3. An unsupervised pretraining method for an image processing neural network according to claim 2,

a process of dividing a neural network into a plurality of stages, checking the difference of both outputs of each stage, and recording as a perceived loss, comprising the steps of:

f _j (X)＝Stage _j ⊙Stage _j-1 ⊙...⊙Stage ₁ (X)

Wherein "+.;

X′ ^(l) ＝X ^(l) +MSA(LN(X ^(l) ))

X ^(l+1) ＝X′ ^(l) +FFN(LN(X′ ^(l) ))

the flow of MSA is formulated as:

SelfAttenion ^(h) (X)：＝[φ ^(h) (X)]V ^(h)

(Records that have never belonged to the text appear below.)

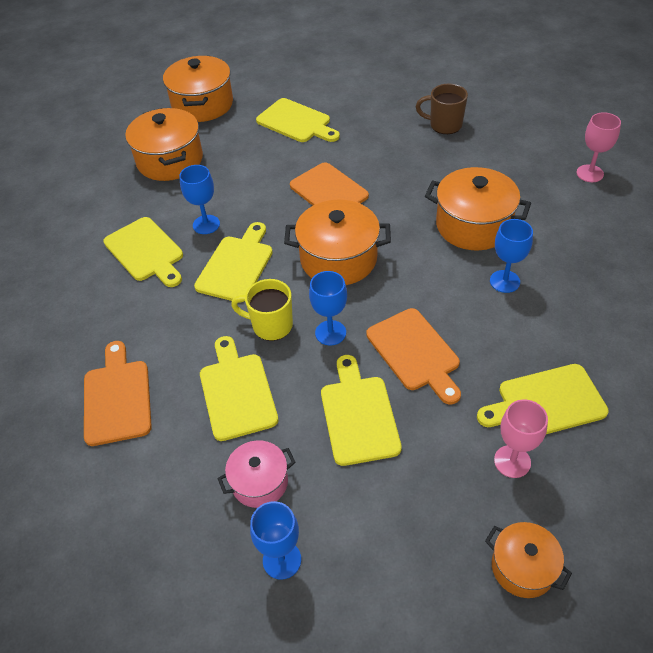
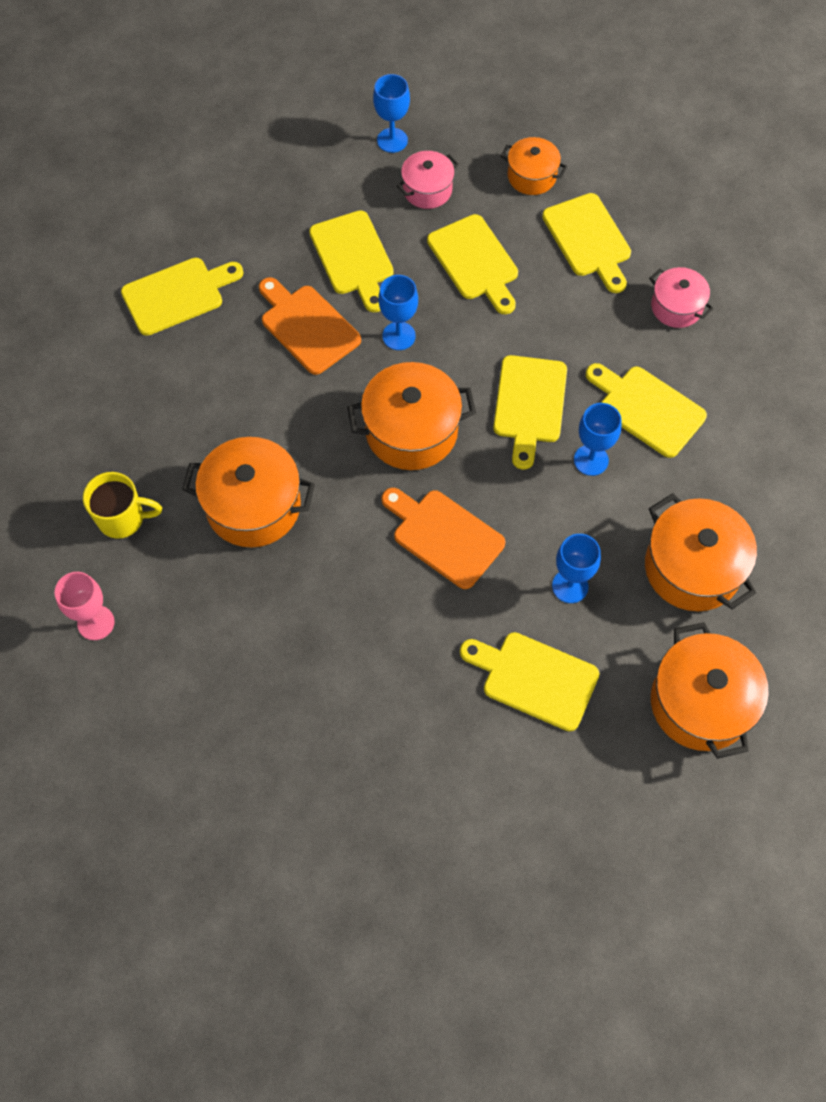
camera: 165 degrees right, 15 degrees up
(75, 323) = (676, 307): none -> pink pot
(117, 398) = (588, 239): orange cutting board -> yellow cutting board
(271, 325) = (464, 335): yellow mug -> yellow mug (123, 519)
(444, 125) = (304, 703): brown mug -> none
(504, 281) = (215, 427): blue goblet -> blue goblet (570, 586)
(512, 461) = (211, 238): pink goblet -> none
(522, 567) = (204, 163): orange pot -> orange pot (531, 176)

wherein the method comprises the steps ofIs a linear projection matrix, τ _φ Is a temperature parameter;

the flow of FFN is described as:

FFN(X)＝σ(XW ₁ )W ₂

4. An unsupervised pretraining method for an image processing neural network according to claim 3,

the specific implementation process of the step 4 comprises the following steps:

re-dividing the output of a network into which an original image is input into image unitsAnd category unitFor the output of the network into which the masked image is input, the +.>And->

A similarity function sim (·) is constructed to measure similarity between the taxonomies, the formula:

a cross entropy function is used as a contrast loss,

wherein T is ^CLS [b]，Finger class unit T ^CLS ，/>Corresponding to the b-th image of the input data, τ being a temperature parameter for controlling the inter-class distance;

5. An unsupervised pretraining method for an image processing neural network according to claim 4,

the total loss function is:

wherein, xi, beta and gamma are super parameter coefficients, and xi refers to the super parameter coefficient xi for measuring the perception loss weight of each stage in the step 3.3 _j Is a set of (3).